→ Problem description:
Make an exact copy of the records, with the pictures left out.

START Data extract

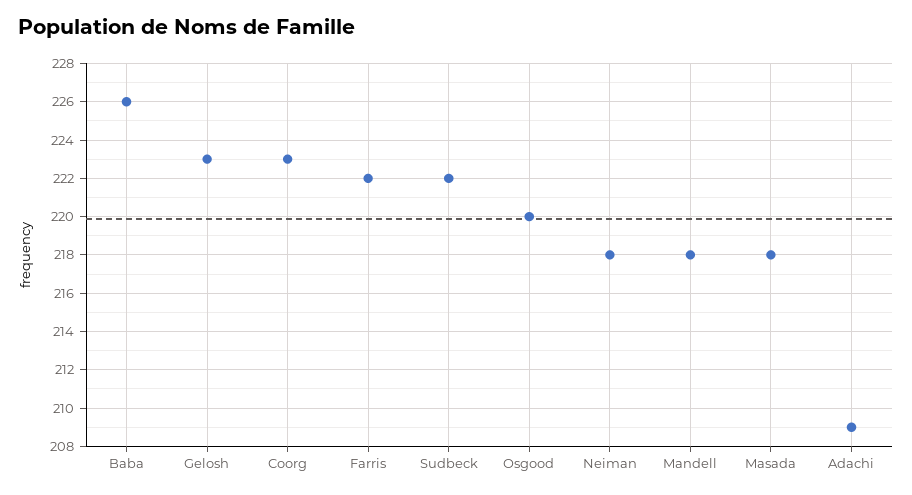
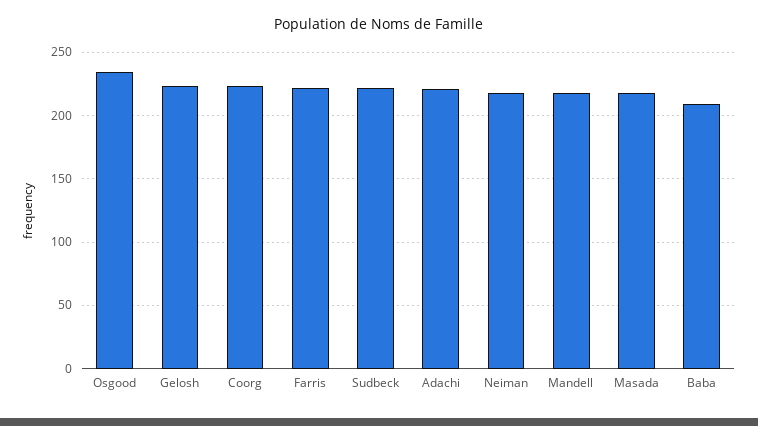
Baba: 226 -> 210
Osgood: 220 -> 235
Adachi: 209 -> 220

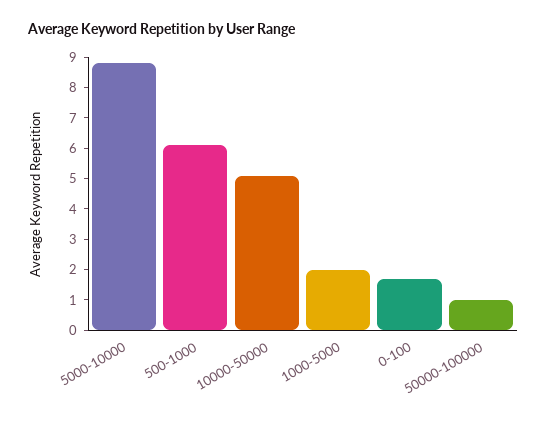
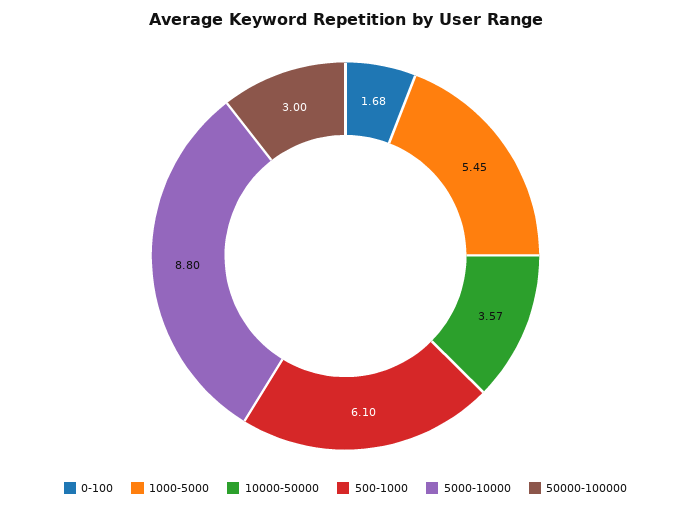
10000-50000: 5 -> 3.57
1000-5000: 2 -> 5.45
50000-100000: 1 -> 3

END Data extract

→ Written response:
Baba: 226 -> 210
Osgood: 220 -> 235
Adachi: 209 -> 220

10000-50000: 5 -> 3.57
1000-5000: 2 -> 5.45
50000-100000: 1 -> 3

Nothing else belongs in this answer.